Maybe more annoying is the fact that two of the game’s five locations (Ciudad Juárez, Mexico and Freiberg, Germany) are also slated for future DLC. Like the extra modes, those areas just sit there on the menu mocking you. It’s a little nitpicky, and the 15 maps already available offer plenty of variety, but the grayed-out options make the game look incomplete.

Which it basically is.

Breach and Clear

Above: Each round is called a “phase” because that sounds more military-y.

Image Credit: Evan Killham/GamesBeat

It’s boring and shallow
Terrorist Hunt was fun when I first start playing it, but even on higher difficulties, the game devolved into “point your guys at the other guys until they die.” This is inherent in the simultaneous turn-based genre, but the lack of direct control over firing made me feel like I was really just there to manage a bunch of arrows. My shorthand term for this gameplay style is “inverse rail-shooter”; whereas in traditional on-rail games, you have full control over shooting but limited movement, Breach and Clear lets you go wherever you want but doesn’t trust you with the combat. This may just come down to personal preference, but the limitations became problems and then all-out tedium.

The sound design doesn’t do much better. The in-game music is generic, alternating between the obligatory repetition of the phrase “dun dun dun” and shrill, ear-punching vocals. The voice acting never rises above rote two- or three-word phrases military types utter in a Michael Bay movie (e.g., “On it,” “You got it,” or “Moving out”). I know they’re just little virtual men on a mission and have little opportunity to express any great insights or observations about the world and their place in it, but the voices were excessively repetitive, simple, and superficial.

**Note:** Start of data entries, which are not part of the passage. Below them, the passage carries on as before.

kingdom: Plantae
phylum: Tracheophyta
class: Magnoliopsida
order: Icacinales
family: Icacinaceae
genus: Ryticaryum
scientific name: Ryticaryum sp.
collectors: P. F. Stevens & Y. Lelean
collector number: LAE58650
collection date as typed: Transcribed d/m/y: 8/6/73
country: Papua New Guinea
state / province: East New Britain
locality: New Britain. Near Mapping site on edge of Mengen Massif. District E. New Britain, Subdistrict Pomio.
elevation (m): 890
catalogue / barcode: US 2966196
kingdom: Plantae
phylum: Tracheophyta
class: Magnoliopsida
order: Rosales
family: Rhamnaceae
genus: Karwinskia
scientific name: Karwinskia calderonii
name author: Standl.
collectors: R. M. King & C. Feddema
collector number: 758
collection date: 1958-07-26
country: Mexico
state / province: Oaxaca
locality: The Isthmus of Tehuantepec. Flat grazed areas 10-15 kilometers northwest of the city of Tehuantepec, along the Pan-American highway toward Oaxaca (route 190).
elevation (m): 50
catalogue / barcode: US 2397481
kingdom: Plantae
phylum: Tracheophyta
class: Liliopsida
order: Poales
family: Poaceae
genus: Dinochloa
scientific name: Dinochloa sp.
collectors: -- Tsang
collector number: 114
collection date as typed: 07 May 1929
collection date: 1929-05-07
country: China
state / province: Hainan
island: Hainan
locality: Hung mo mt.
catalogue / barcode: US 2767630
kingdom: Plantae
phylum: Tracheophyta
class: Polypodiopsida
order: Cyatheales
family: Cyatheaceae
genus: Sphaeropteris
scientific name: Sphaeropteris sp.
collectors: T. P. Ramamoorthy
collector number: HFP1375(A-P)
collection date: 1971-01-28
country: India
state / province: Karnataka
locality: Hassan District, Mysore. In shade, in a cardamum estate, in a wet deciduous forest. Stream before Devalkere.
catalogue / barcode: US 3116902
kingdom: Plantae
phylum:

This leads to an aspect of Breach & Clear that actually disturbed me a little: The fact that Terrorist Hunt is completely devoid of context. This is literally a game about kicking in a door and killing everyone on the other side. It provides no sense of why this is happening other than that your guys are soldiers and the other guys are terrorists. The whole thing exists in a black-and-white, us-vs.-them vacuum chamber in which nothing exists before the moment your squad prepares to bust into the room.

Do I need 20 pages of backstory, motivation, and elaborate plotting? No. But if Breach & Clear had taken just a moment to say, “Terrorists have taken over this building” or “We’ve uncovered a plot to taint the local water supply with herpes simplex 10” (would that even work?), what happened next would feel a lot less creepy and nationalist. Even the name “Terrorist Hunt” evokes cruelty, dehumanization, and an overall sense of “let’s go get ’em” that made the game a bit uncomfortable to play. This won’t be an issue for the “theirs not to reason why” crowd, but overthinkers like me might contract a heebie-jeebie or two.


It’s hard to recommend Breach & Clear in its current state for anyone but the most devoted of tactical players or military fanboys. Maybe the upcoming modes and maps will add some variety, but as it stands now, it’s a pretty empty and shallow experience.

Score: 63/100

Breach & Clear comes out July 18 for iOS devices, with an Android version due out next month. The publisher provided GamesBeat an iPad App Store code for the purpose of this review.